Segment Start: Excerpted text
According to a study published in JAMA Neurology, certain foods appeared to be associated with better amyotrophic lateral sclerosis (ALS) function at baseline.
Jeri W. Nieves, PhD, from Columbia University, New York, and colleagues examined data from a study of ALS progression to look at relationships between nutritional intake, function, and respiratory function at baseline for patients who had ALS symptoms for 18 months or less. The analysis included 302 patients with ALS who were given a modified Block Food Frequency Questionnaire to assess nutrient intake. The ALS Functional Rating Scale-Revised (ALSFRS-R) scores were used to measure function and the percentage of predicted force vital capacity (FVC) was used to measure respiratory function.
Segment End: Excerpted text
Segment Start: Input data
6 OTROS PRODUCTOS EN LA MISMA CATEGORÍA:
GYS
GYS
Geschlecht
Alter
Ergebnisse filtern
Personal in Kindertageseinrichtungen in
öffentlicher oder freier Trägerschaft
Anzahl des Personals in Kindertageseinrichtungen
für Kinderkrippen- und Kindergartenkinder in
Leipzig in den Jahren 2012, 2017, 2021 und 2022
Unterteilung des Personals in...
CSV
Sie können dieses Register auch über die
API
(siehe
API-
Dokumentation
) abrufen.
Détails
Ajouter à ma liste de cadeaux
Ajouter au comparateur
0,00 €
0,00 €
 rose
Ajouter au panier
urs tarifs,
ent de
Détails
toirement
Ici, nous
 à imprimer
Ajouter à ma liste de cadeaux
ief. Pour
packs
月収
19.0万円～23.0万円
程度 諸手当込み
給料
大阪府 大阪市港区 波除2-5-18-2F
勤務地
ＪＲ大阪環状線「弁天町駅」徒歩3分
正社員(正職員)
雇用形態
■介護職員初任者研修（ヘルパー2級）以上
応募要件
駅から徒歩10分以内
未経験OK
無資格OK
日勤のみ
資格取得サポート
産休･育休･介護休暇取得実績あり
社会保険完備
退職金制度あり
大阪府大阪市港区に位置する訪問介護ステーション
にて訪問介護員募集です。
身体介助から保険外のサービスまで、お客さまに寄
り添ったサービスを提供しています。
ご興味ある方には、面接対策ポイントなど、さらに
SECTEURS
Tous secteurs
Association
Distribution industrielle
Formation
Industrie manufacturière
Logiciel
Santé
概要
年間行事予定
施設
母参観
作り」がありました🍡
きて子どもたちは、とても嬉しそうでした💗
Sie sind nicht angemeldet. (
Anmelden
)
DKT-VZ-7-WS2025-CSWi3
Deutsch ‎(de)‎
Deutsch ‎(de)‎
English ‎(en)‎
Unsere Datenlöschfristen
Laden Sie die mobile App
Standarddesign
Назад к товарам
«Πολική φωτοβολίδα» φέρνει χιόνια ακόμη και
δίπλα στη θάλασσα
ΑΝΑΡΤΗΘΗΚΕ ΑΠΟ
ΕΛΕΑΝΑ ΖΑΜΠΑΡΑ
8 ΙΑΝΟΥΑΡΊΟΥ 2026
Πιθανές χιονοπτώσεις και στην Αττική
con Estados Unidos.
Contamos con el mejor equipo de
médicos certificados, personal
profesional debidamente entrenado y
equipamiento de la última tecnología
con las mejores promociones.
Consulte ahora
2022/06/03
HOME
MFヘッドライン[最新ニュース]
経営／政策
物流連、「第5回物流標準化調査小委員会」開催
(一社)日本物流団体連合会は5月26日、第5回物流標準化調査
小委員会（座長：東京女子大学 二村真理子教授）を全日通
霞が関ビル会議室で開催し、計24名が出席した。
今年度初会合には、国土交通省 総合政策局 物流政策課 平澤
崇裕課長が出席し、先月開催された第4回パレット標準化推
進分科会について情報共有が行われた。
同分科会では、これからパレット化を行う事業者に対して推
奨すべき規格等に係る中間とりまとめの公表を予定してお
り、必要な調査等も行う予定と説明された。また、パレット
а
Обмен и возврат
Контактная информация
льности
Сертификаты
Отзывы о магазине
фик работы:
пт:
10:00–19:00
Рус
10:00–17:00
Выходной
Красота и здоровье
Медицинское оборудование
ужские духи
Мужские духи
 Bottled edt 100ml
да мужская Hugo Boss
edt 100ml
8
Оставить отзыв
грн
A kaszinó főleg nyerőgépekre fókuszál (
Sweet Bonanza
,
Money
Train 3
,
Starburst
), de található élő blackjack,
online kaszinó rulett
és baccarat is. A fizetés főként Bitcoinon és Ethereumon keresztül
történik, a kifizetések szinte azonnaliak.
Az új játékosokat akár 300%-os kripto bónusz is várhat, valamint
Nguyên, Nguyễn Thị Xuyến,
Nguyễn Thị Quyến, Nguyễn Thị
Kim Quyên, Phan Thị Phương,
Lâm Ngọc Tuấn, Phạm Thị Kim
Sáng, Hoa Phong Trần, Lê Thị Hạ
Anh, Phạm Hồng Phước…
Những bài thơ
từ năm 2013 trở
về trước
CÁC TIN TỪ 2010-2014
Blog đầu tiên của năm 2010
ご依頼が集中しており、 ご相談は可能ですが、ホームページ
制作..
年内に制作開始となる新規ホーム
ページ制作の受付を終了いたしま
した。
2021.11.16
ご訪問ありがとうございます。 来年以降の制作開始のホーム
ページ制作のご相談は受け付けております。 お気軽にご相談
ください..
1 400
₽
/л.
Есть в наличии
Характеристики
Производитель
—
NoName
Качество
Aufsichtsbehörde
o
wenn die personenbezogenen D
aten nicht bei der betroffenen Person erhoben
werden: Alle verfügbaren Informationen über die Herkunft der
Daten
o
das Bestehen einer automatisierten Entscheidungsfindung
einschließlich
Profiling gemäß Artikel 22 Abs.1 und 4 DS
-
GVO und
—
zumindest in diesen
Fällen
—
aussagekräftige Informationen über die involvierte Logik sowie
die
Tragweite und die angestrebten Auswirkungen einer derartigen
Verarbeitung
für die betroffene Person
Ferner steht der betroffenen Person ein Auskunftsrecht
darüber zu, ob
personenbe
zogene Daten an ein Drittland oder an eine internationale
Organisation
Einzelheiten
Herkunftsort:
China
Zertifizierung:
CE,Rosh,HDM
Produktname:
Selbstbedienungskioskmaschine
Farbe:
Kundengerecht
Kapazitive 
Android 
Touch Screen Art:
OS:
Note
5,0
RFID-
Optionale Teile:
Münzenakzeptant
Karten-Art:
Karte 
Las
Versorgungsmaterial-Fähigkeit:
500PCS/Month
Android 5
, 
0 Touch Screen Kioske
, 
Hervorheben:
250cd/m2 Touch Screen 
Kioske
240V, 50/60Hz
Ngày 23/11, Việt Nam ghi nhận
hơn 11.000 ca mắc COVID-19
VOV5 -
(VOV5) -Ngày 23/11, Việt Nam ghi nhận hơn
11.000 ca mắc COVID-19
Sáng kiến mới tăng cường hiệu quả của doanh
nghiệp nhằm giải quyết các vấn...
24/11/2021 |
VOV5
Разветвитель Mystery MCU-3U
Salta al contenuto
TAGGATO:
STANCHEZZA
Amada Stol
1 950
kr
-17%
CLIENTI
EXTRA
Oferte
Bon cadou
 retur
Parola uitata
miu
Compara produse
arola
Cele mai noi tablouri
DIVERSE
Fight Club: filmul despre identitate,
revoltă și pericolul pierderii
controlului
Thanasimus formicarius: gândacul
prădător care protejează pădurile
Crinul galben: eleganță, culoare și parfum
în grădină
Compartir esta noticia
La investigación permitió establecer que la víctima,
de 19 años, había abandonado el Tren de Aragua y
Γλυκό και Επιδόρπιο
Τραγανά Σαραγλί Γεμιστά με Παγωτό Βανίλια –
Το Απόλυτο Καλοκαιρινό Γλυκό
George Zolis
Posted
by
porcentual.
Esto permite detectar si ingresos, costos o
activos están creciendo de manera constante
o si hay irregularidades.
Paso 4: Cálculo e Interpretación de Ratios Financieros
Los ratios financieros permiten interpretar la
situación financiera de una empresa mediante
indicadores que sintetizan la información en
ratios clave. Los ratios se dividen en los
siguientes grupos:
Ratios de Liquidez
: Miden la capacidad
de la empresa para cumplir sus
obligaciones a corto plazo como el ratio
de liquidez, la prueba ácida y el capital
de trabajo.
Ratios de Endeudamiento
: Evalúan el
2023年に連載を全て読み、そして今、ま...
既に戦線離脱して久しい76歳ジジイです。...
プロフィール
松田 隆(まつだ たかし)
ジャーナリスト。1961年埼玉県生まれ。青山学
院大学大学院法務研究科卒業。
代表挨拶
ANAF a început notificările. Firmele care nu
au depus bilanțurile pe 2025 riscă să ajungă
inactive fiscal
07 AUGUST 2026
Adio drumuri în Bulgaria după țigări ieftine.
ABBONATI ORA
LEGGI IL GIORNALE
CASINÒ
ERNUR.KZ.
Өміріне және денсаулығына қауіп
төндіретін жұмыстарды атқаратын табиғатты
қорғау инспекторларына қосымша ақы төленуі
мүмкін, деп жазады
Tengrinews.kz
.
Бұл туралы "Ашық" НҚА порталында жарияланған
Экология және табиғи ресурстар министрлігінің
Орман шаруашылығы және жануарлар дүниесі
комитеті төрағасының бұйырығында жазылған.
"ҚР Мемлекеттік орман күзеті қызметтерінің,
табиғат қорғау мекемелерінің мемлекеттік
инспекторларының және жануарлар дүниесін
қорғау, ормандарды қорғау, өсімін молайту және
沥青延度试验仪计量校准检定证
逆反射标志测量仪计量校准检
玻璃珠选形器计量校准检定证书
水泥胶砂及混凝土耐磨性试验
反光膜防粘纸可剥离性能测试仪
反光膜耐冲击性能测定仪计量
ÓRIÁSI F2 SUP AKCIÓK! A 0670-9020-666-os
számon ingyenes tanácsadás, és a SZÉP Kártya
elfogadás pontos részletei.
Segment End: Input data
■ **Required work**:
1 > Decide whether each statement agrees with the passage on diet and ALS. Answer yes or no, and quote the words from the passage that settle it.
(a) The study appeared in JAMA Neurology.
(b) The analysis covered 402 patients with ALS.
(c) Respiratory function was measured with ALSFRS-R scores.
2 > Answer each question from the passage on diet and ALS.
(a) Which university is Jeri W. Nieves from?
(b) What tool was used to assess nutrient intake?
(c) How long could patients have had ALS symptoms and still be included?
3 > Write the next part of the passage on diet and ALS, starting from its final sentence.
The stored data come from a source unrelated to the passage on diet and ALS.

■ **Answers for this exercise**:
1 >
(a) Yes: "published in JAMA Neurology"
(b) No: "The analysis included 302 patients with ALS"
(c) No: "the percentage of predicted force vital capacity (FVC) was used to measure respiratory function"

2 >
(a) Columbia University, New York
(b) A modified Block Food Frequency Questionnaire
(c) 18 months or less

3 >
The study authors found that consuming antioxidant nutrients, foods high in carotenoids, fruits, and vegetables was associated with better ALS function at baseline in terms of ALSFRS-R scores and FVC percentage (P<0.001). Also, exploratory analyses found positive and significant associations between ALSFRS-R scores (P=0.02) and FVC percentage (P=0.02) for selected vitamins.
Dr. Nieves noted that the study results do not establish cause and effect. Since the study was based on a food questionnaire, the authors noted results may not always reflect a true daily diet.
Individuals who are responsible for nutritional care in ALS patients should consider encouraging intake of fruits and vegetables since they have high antioxidant and carotene levels.